The Salamander stepped forward, his massive form filling the doorway.
His hand moved instantly to the flamer mag-locked to his back, the weapon's nozzle glowing with heat as he brought it to bear.
"Stand back," he commanded, his voice hard as ceramite. "Warp manifestation. The child must be purged before—"
But he stopped.
His glowing red eyes narrowed, studying the flames more closely. Slowly—so slowly it seemed to take an eternity—he lowered the flamer.
"No," he said, his voice filled with something like wonder. "This is... not the Warp."
"How can you tell?" Sister Marian asked, her voice shaking.
The Salamander took a step closer, his armored boots heavy on the medicae ward floor.
"The Warp is ice and hatred," he said, his tone absolute. "When daemons manifest, when psykers draw upon the Immaterium, it brings cold. A chill that seeps into the soul. Warp-fire may look like flame, but it freezes as it burns. It consumes warmth and hope, leaving only ash and despair."
He gestured at Lilith, at the golden flames dancing across her small form.
"This fire is warm. Pure. I can feel it from here—not heat that burns the flesh, but warmth that... comforts."
His gaze shifted to Eve, still kneeling beside the cot, still gripping Lilith's hand.
"And look," he noted, pointing a massive gauntleted finger. "The fire touches the other child, yet leaves no mark. Warp-fire would have consumed her arm by now. This flame... it knows its target. It protects."

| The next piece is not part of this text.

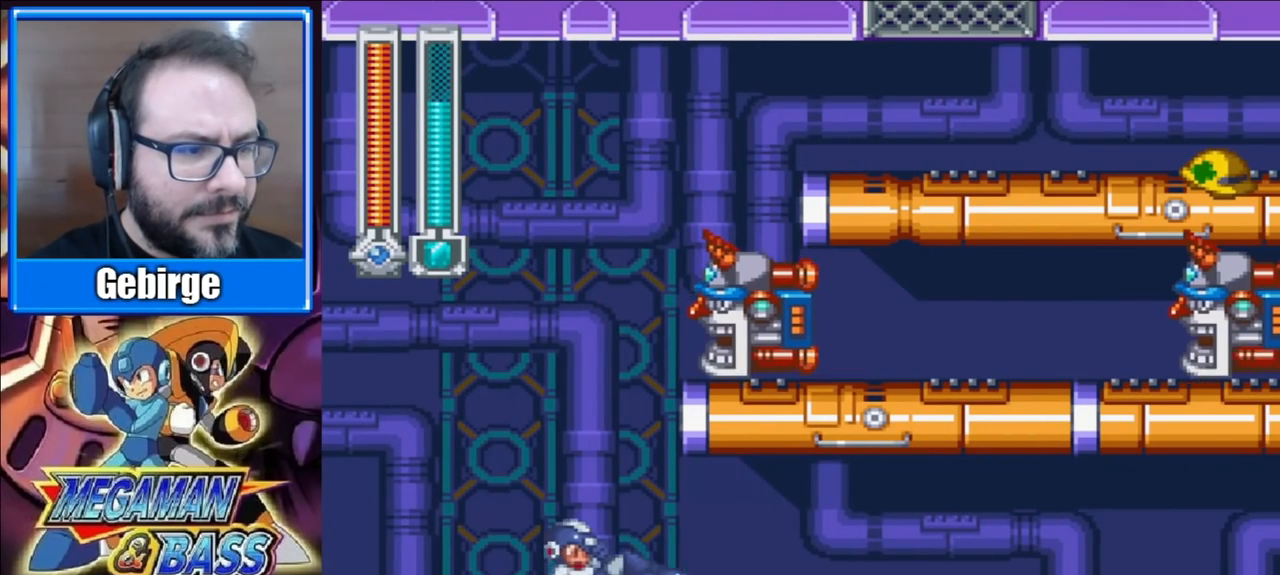
{"buttons": ["DPAD_DOWN", "DPAD_RIGHT"], "right_stick": "center", "events": [[317, "A", "up"]]}
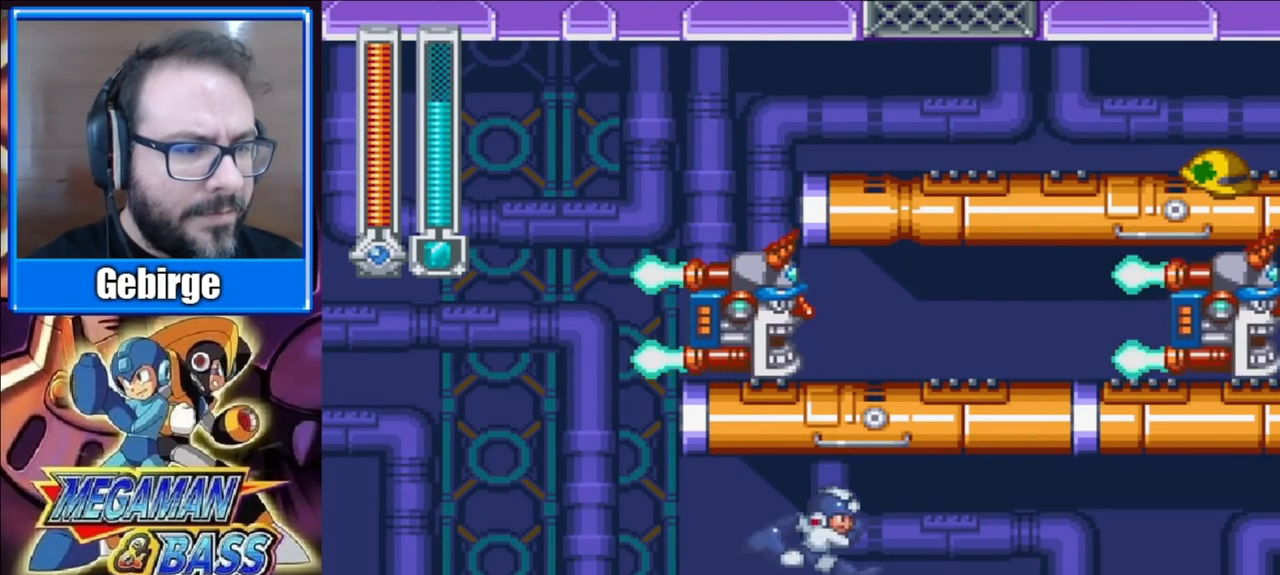
{"buttons": ["DPAD_RIGHT"], "right_stick": "center", "events": [[100, "DPAD_DOWN", "up"]]}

He knelt—an act of humility stunning in its rarity—bringing himself closer to their eye level.
"This is not corruption," he said with finality. "This is something else. Something I do not understand. But it is not the enemy."
Eve looked up at him, tears streaming down her face. "Save her. Please. I don't know what's happening. I don't know what to do."
The Salamander's glowing red eyes met hers, and his expression softened.
"Peace, child. Your sister lives. And these flames are not harming her—they are healing her."
He reached out slowly, his massive gauntleted hand hovering over the golden fire.
"I am a son of Vulkan. I know the nature of flame—its fury, its mercy, its power to destroy and to forge anew. And I tell you truly: this fire means your sister no harm."
He stood, his massive form casting a shadow across the entire ward.
"But I will help her. You have my word, as a Salamander and a servant of the Emperor."
Eve stared up at him, then looked back at Lilith.
The golden flames continued to burn.
And somewhere, in the space between consciousness and oblivion, Lilith began her journey back.